LETTER FROM NASHVILLE:
THE ORIGIN OF DRUGS


Nashville, TN--- Back in The Netherlands' Golden Age, a short period of time which lasted from a little before 1600 to a little after 1650, during which the money which forms the basis of the leading families' wealth was made, the Dutch were heavily involved in the spice trade. Going throughout the Eastern world, Dutch ships would return to Amsterdam laden with spices, most of which the Dutch have no use for.  

Your basic Dutchperson will use salt, pepper, cinnamon, a little nutmeg perhaps. Except for the Indonesian and Surinamese food incorporated into the cuisine mostly after the Golden Age, the Dutch diet remains rooted in North Sea herring, produce from truck farms, and dairy, with the occasional meat, wursts leading the pack. So the Dutch didn't bring these spices back for their own consumption, but for warehousing and subsequent re-sale.

Anyway, spices: In order to be kept from spoiling, spices must be dried.
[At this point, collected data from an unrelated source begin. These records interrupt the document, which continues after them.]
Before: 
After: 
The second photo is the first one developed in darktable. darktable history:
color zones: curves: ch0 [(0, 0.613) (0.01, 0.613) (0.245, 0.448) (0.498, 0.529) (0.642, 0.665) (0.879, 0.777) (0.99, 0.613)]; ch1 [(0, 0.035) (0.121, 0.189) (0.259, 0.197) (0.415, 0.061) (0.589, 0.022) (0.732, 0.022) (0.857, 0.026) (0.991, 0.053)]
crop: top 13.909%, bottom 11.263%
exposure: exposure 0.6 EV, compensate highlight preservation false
Most of the spices coming into port had been dried at their points of origin, making them easier to transport since they did not weigh so much when dry. But they picked up some moisture on the trip back, which meant they had to be re-dried. So, the Dutch in Amsterdam developed a technology to handle just that.

Now, when we think of spices, we think of cinnamon, peppers, curry, those sorts of things, which the Dutch sailors brought back in large quantities for re-distribution. And this sea-trade formed the basis of much of the wealth of today's Netherlands. Among the items brought back was---no surprise---opium, which also had to be dried.

There were a lot of privateers in those days. Pirates. English pirates, Spanish pirates, Dutch pirates. And this was the deal: if a privateer agreed to turn over a substantial amount of his booty to them, governments were willing to shelter them while they made needed repairs to their vessels, and came ashore swiving wenches and saying "arrgh? a lot.

The Dutch got real good at the privateering game. So good that the Spanish--- who were enslaving the populations of the Americas while ripping off aboriginal gold to ship back to their Royal Person---began to feel the pinch. The Dutch had to fight an eighty-year war to get their own back. There was a lot of religiosity thrown in there, too, as the Spanish were Catholics and the Dutch---at least in the North---were protestants.

And in point of fact, much of the war with the Spanish was fought during the Golden Age. It was fought, though, in the inland provinces and to the south of the Maritime Provinces, which are those that include North Holland, South Holland and Zeeland, where the Golden Age economic action was.

Well, during this time the Spanish were brought into actual more or less honest seafaring, including the spice (and dope) trade, having pretty much depleted South America of its Incan gold.

The Spanish picked up some Dutch terms in this process. One of these terms was the Dutch root word for the process of drying spices. The Dutch word for "dry" is "Drogen", which later became the Spanish word for dope, "Drogas". And of course which later would become our word for dope, "Drugs".